#### [Your assignment]
Copy the entries exactly, through the "Ele passou boa parte do primeiro round nas" line.

── Data shown ──

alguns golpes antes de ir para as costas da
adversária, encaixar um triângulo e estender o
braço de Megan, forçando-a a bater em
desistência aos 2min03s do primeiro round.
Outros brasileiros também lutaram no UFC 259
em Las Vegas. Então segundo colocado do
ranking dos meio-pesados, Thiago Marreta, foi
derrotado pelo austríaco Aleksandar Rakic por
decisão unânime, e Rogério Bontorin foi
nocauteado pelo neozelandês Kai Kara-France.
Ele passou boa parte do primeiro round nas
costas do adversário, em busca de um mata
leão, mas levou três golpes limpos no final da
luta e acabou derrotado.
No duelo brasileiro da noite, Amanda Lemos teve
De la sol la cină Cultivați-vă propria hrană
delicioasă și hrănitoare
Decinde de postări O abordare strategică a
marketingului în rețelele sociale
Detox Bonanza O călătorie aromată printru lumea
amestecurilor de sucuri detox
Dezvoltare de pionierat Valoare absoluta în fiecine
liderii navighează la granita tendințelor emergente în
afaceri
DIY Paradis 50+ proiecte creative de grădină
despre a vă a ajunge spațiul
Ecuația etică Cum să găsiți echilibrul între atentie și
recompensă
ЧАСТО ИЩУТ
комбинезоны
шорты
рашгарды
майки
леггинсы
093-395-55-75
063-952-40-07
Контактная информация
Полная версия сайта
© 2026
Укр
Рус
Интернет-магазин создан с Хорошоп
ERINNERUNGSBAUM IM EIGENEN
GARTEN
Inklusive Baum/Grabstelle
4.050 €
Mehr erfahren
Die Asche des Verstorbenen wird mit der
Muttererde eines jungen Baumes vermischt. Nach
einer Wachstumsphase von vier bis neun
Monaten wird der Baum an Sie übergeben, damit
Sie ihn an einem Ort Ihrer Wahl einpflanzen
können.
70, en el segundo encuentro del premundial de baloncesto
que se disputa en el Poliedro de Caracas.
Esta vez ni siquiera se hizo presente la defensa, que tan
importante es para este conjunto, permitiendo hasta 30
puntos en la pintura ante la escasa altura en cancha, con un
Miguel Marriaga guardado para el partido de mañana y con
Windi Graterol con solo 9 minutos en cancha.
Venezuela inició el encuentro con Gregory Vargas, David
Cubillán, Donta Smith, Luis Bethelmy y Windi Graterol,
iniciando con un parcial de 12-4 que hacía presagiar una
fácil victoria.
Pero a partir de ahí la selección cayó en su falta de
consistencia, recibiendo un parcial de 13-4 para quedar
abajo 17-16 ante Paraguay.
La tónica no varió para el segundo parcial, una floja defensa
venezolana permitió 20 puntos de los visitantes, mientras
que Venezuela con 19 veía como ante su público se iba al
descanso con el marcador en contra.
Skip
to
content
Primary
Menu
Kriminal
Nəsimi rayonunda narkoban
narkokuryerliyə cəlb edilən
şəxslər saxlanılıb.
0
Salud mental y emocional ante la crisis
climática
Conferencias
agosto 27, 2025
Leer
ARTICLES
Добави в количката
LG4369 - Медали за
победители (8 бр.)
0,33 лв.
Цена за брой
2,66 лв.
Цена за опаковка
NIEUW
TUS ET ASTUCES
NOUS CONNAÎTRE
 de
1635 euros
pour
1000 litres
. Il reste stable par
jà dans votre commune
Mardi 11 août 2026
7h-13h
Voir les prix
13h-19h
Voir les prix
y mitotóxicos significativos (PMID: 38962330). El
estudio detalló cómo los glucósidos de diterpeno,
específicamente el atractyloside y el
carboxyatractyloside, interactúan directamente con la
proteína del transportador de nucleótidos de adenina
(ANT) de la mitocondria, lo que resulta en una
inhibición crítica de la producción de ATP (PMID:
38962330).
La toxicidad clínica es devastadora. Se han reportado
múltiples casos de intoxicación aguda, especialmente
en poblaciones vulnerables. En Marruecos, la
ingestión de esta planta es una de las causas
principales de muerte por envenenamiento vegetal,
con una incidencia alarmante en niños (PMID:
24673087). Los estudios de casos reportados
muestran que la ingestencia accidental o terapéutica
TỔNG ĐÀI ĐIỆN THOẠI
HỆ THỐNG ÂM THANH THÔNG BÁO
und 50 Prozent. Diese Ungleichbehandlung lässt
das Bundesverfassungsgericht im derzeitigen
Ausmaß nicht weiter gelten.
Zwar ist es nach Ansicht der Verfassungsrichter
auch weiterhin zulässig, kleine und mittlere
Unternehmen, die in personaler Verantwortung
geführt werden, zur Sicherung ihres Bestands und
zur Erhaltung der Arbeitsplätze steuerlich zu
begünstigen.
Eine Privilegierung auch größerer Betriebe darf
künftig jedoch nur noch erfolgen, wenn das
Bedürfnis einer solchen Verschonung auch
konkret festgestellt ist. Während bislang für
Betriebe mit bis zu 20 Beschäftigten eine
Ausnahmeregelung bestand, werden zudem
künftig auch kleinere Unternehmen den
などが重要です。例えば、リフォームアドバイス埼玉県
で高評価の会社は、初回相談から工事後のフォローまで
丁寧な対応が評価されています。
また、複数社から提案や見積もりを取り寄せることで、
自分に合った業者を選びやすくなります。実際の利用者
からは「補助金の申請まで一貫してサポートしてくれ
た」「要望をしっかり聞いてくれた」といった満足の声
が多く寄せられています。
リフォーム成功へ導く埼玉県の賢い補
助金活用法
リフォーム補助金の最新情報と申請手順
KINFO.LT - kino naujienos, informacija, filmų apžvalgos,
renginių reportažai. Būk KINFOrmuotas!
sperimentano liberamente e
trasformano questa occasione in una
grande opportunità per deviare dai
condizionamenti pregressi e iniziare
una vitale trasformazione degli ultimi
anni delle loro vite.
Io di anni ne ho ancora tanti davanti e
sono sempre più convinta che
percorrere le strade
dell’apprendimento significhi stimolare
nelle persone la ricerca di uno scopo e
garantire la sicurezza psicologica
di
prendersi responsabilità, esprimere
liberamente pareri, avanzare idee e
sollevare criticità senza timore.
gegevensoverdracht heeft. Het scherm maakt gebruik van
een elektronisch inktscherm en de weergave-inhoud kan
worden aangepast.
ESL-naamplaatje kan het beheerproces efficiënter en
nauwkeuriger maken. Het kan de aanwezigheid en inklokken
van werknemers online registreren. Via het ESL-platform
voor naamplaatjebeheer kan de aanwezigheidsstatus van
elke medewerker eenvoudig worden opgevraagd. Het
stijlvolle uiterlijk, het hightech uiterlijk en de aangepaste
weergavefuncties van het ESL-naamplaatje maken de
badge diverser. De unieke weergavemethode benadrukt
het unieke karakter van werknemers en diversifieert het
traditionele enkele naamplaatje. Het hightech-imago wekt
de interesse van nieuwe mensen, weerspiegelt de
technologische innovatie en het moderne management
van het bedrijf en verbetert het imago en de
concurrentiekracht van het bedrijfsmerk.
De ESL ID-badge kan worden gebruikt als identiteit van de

───

#### [Answer space]
alguns golpes antes de ir para as costas da
adversária, encaixar um triângulo e estender o
braço de Megan, forçando-a a bater em
desistência aos 2min03s do primeiro round.
Outros brasileiros também lutaram no UFC 259
em Las Vegas. Então segundo colocado do
ranking dos meio-pesados, Thiago Marreta, foi
derrotado pelo austríaco Aleksandar Rakic por
decisão unânime, e Rogério Bontorin foi
nocauteado pelo neozelandês Kai Kara-France.
Ele passou boa parte do primeiro round nas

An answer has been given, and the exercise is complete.